浜にひとけのなくなった夕暮れに、水潮は一人舟を引き揚げていた。島人たちは皆、夕飯までに用事を片付けようと村で忙しくしているはずだ。夕飯には理由がない限り必ず顔を出さなくてはならない。事前に理由を言い置いてない者には食事は配られない。食いはぐれるのも辛いが、頭領がそんな罰を受けていては示しがつかない。水潮はありったけの体重をかけ必死に舟にかけた縄を引いていた。そこに横から手が伸びてきて水潮と互い違いに持つ。水潮の手は思わずゆるみ、呆然と相手を見た。
「逆浪……」
「やるから、どいてて」
水潮は慌てて縄を握りなおした。
「そんな、いいよ。自分でやらなきゃだめでしょ」
自分の舟のことは自分でするのが決まりだ。できない者は海に出る資格はない。しかし逆浪はやめようとはしなかった。
「そんな細腕じゃ、一日に三度も舟を揚げるのは辛いだろう」
水潮は急に縄から手を離し、腕ごと背中に隠した。水潮が退いたので逆浪は勢いをつけて三回の引きで舟を揚げ終え、縄を杭に縛りつけてから振り返る。
「どうした? 」
水潮は目をそらし、落ちつかなげに言った。
「へ、平気だったのに。操舵だって武術だって、腕力がなきゃできないじゃない」
「手、どうかしたのか?」
逆浪が伸ばしてきた手を、水潮は体をよじって避けた。
「そ、その。あたしの腕、太いから。手も……ごつごつしてるし」
恥ずかしさに消え入りそうな声を出す。逆浪は目をしばたかせた。
「え……? 俺より細いだろ」
自分の腕を突き出しながら、不思議そうに水潮を見た。水潮は顔を赤らめ、それを隠すように肩をすぼめてうつむく。
「……比べる相手が違う」
「どういうことだ?」
逆浪は本気でわからずに首を傾げる。水潮は気恥ずかしさを吹き飛ばすように声を立てて笑った。
「急ごう。夕飯に遅れちゃう」
逃げるように水潮は走り出した。
水潮はさかんに舟出ししていたのをやめたかと思うと、今度は高台から下りてこなくなった。
4日目の昼下がり、澪筋は高台をおとずれた。細くせまい、村と比べて削りの荒い道を、足の裏が傷つかないよう気を付けて進む。

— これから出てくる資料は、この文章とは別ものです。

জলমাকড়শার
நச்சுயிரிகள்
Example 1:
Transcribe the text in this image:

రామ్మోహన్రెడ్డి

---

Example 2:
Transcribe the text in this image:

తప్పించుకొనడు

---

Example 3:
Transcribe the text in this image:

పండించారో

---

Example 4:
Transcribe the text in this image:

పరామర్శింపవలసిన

道の先、岩と岩の合間から海が見えてきた。夜に一度おとずれているが、その時は真っ暗で気付かなかった。海のかなたに細く稜線が見える。島どころか村からもろくに出ない澪筋がはじめて見る大陸の姿だった。
水潮は稜線を正面に捉えながら短刀を振っていた。流れるようでいて鋭い一連の動きに、澪筋はついみとれてしまう。水潮は澪筋に気付き、手の甲で汗を払いながら近寄った。
「どうかした?」
そのしぐさが男のようで、澪筋はついうろたえてしまう。頬を赤くし目をそらした。
「な、何をしてるの?」
「見張りしながら鍛錬をね」
見張りと聞いてここに来た目的を思い出した。澪筋は表情を引き締め訴えた。
「ここからだと入り江に入ってくる舟は見えないって皆言ってるわ。潮の流れからすると南側からしか来れないのに、何で北を見張ってるのかって皆──」
勢いづいていた口を急につぐんだ。──やってることが信用できない──そんな謗り、水潮に聞かせられない。でもわかってもらわなくては。水潮のしていることが島人の不信を募らせているのだと。

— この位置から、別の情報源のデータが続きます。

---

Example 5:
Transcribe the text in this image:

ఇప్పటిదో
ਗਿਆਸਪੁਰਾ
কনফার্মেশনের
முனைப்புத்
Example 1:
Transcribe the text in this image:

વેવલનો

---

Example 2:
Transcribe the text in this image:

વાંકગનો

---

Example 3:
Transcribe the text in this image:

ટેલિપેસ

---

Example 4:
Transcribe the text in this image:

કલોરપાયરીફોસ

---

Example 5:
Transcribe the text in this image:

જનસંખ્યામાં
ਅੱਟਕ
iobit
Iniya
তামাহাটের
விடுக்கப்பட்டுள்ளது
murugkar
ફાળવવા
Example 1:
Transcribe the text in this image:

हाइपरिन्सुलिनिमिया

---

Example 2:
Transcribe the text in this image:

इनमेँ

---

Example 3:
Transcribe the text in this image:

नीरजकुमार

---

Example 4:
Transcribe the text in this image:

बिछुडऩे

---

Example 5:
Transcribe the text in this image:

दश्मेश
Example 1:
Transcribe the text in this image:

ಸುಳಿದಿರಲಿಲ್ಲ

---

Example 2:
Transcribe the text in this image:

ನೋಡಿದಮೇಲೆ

言葉がみつからなくてうつむいた澪筋の肩を、水潮は軽く叩いて横をすりぬけた。
「心配かけちゃったのね。悪かったわ」
澪筋は戸惑いながら、村へ下りていく水潮の後に続く。道に慣れた水潮に澪筋はついていけなかった。あっという間に姿が見えなくなる。曲りくねって見えなくなった道の先で、水潮の張り上げる声が聞こえた。
「作業中止! 男たちは全員大広場に集合!」
澪筋は泉の広場で女たちに指示を出している水潮に追いついた。糸を紡ぐ道具を片付けて夕飯の準備にかかれと指示された女たちは、まだ高い陽を見遣りながら困惑気味に泉から離れていく。澪筋は女たちの間を縫って戸惑いながら水潮に近付いた。
「ね、急にどうしたの?」
水潮は短刀の鞘を握って澪筋に突き出した。
「え? 何?」
「敵が来るわ」
澪筋の胸はどきんと鳴った。
「村まで上がらせないつもりだけど、戦えない人たちには念のため洞窟に隠れてもらう。その人たちを澪筋、あなたにこれで守ってもらいたいの」
「わ、私短刀なんて扱──」
押し付けられるものを手で押して拒んだとたん、短刀から伝わる感触に澪筋は呆然とした。無意識に受け取ってしまう。
「巫女である澪筋にしかお願いできない。一緒に皆を守って」
澪筋はごくり喉を鳴らして頷いた。澪筋を残して水潮は坂を駆け下りる。
大広場で鍛錬をしていた吹走は、上の騒ぎに気付いて顔を上げ、水潮が下りてくるのを見つけて駆け寄った。
「どうした?」
「知らない船が来る。今、西から南を回っているから、今夜襲撃するつもりなんだろう。今から戦いの準備をし夕飯を早くすませる」
吹走の反応は早かった。
「海への知らせは俺が行く」
きびすを返し走り出す。続いて走り出した水潮は、大広場の入口に杖をついて立つ島長に気付いて足をゆるめた。
「何の騒ぎじゃ、これは」
「ちょうどよかった。今からうかがおうとしていたところです」
「だから何じゃと訊いておる!」
「知らない船が来ます。戦いの準備は一応しますが、最初は話をしようと思います。島の代表として彼らと話してくださいませんか?」
この申し入れに、島長は目を見開いた。